■ Vorliegender Text:
1. Die Stadt

Dieter Kremerius: Austritt aus der SPD

Dieter Kremerius: Austritt aus der SPD

Dieter (Timo) Kremerius teilt in einem Offenen Brief seinen Austritt aus der Erkrather SPD mit. Kremerius, der bereits 1976 Mitglied der Partei war, fehlte zuletzt das soziale und demokratische Verständnis innerhalb der eigenen Parteireihen.

Im folgenden nun der genaue Wortlaut seines Offenen Briefes an seine Parteigenossen.

"40 Jahre in einer Partei zu sein ist für mich eine lange Zeit. Wie pflegte mein ehemaliger Chef zu sagen "Ein Nichts im Meer der Zeit, aber eine Ewigkeit für einen einzelnen Menschen".

■ Aufgabe A:
Legen Sie in ein bis drei Sätzen dar, welchen Grund der vorliegende Text für den Austritt von Dieter Kremerius aus der Erkrather SPD nennt.
■ Aufgabe B:
Beantworten Sie anhand des vorliegenden Textes folgende Fragen:
(i) In welchem Jahr war Kremerius laut Text bereits Mitglied der Partei?
(ii) In welcher Form teilt er seinen Austritt mit?
(iii) Wie viele Jahre in einer Partei bezeichnet er in seinem Schreiben als lange Zeit?

(Gespeicherte Einträge)
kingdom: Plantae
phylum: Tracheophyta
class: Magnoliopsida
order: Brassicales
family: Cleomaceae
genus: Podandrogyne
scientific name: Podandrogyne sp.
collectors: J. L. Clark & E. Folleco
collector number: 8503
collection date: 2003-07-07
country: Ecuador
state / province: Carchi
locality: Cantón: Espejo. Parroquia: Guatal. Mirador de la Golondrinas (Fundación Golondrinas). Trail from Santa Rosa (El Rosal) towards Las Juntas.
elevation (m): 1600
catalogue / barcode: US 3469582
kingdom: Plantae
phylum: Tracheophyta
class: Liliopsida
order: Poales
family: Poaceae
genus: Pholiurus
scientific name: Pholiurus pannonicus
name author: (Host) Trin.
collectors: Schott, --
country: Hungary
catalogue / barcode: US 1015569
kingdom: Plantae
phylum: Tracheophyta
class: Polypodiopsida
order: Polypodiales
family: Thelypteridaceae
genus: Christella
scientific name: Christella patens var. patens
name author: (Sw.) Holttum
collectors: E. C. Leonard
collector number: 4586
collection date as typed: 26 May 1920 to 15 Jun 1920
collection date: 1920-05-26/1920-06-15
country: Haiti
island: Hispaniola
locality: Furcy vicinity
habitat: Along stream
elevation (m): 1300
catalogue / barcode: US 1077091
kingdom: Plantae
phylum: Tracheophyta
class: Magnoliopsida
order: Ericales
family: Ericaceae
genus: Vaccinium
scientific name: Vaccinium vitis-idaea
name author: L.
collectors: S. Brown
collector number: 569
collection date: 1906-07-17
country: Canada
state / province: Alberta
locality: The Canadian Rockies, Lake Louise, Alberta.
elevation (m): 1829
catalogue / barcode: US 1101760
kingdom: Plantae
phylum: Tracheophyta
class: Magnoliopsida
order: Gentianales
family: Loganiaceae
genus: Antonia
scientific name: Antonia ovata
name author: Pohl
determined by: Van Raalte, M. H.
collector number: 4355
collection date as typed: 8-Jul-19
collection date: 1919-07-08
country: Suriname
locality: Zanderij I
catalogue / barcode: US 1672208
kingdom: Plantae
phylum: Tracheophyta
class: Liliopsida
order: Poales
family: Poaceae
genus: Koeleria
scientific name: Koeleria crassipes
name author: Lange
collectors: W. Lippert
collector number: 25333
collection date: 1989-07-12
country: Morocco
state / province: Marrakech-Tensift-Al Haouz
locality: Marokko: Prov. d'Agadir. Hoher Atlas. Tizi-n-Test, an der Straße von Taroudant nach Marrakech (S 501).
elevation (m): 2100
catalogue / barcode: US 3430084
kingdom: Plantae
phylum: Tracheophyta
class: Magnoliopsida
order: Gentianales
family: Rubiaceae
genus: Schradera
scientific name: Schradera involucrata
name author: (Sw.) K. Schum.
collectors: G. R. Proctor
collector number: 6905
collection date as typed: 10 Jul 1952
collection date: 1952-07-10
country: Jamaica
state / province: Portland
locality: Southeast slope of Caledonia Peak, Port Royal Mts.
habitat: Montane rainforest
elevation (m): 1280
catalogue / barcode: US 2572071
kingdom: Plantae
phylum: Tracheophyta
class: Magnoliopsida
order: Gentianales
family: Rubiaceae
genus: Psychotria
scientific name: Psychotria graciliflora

■ Erwartete Antwort A:
Dieter Kremerius tritt aus der Erkrather SPD aus, weil ihm zuletzt das soziale und demokratische Verständnis innerhalb der eigenen Parteireihen fehlte.

■ Erwartete Antwort B:
(i) 1976
(ii) In einem Offenen Brief
(iii) 40 Jahre